NEW YORK, NY—Snow Patrol’s “Take Back The City” 22 performance U.S. tour arrived at Manhattan’s storied Beacon Theater for two sold out nights on Sept. 22nd and 23. The band was in top form, playing with a clear sense of intensity, focus and cohesion. In addition to benefiting sonically from the excellent acoustics of the venue, the group was self-equipped with an array of interesting visual back drops which were not large enough to be as effective in a space much bigger than this one. The lighting was stellar, neatly punctuating the music with its syncopation and rich color varieties. With the exception of a technical glitch in which some of the amplification went out for a few moments on the first night, it was an essentially flawless performance.

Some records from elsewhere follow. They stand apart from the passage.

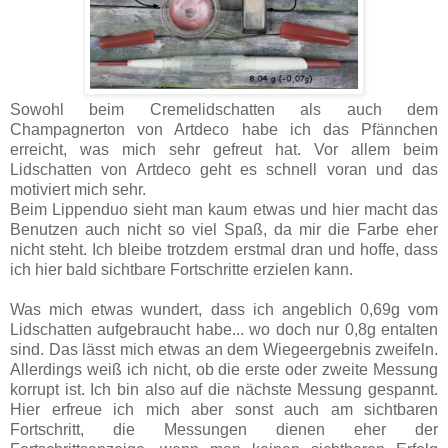
Sowohl beim Cremelidschatten als auch dem
Champagnerton von Artdeco habe ich das Pfännchen
erreicht, was mich sehr gefreut hat. Vor allem beim
Lidschatten von Artdeco geht es schnell voran und das
motiviert mich sehr.
Beim Lippenduo sieht man kaum etwas und hier macht das
Benutzen auch nicht so viel Spaß, da mir die Farbe eher
nicht steht. Ich bleibe trotzdem erstmal dran und hoffe, dass
ich hier bald sichtbare Fortschritte erzielen kann.
Was mich etwas wundert, dass ich angeblich 0,69g vom
Lidschatten aufgebraucht habe... wo doch nur 0,8g entalten
sind. Das lässt mich etwas an dem Wiegeergebnis zweifeln.
Allerdings weiß ich nicht, ob die erste oder zweite Messung
korrupt ist. Ich bin also auf die nächste Messung gespannt.
Hier erfreue ich mich aber sonst auch am sichtbaren
Fortschritt, die Messungen dienen eher der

The quintet’s mixed celtic Irish/Scottish line-up consists of founding member and front man Gary Lightbody (lead vocals and guitar), Nathan Connolly (guitar, vocals), Paul Wilson (bass), Tom Simpson (keyboards) and Johnny Quinn (drums). To rousing applause from the bars of the opening songs, “If There’s A Rocket Tie Me To It” and the upbeat “Chocolate,” Lightbody had the audience eating out of his hand with his expletive-laced and humorous Irish charm. He was very much at ease on stage in front of his enthusiastic fans and reveled in the banter between them. For the most part the crowd was in their 20s and 30s. There were a few that yelled out “Glasgow” and a couple of Irish cities, given the common link they shared with the band. Their words of solidarity could be heard and acknowledged from the stage, as opposed to being lost in the masses as is the case at huge venues.
The intimate size of the Beacon coupled with it being in the country’s most major market of a city provided for an inspired environment to draw from a repertoire that spans 15 years. Since forming at the University of Dundee in Scotland in ’94, they’ve released six albums, which in total have sold seven million copies worldwide. They consist of Songs For Polar Bears (1998), When It’s All Over We Still Have To Clear Up (2001), Final Straw (2004), Eyes Open (2006), A Hundred Million Suns (2008), and Late Night Tales (2009). There was therefore something for fans old and new. From the haunting but uplifting “Run” and crowd pleasing hits “Chasing Cars” (voted best song of all time by UK Virgin radio fans) and the very recent and lyrically intimate “Crack The Shutters,” the band alternated between a well-balanced assortment of ballads, moderate rockers and flat out rock. It was all part of their UK-based musical cocktail, one which was swallowed whole by this mostly young and American gathering at summer’s end.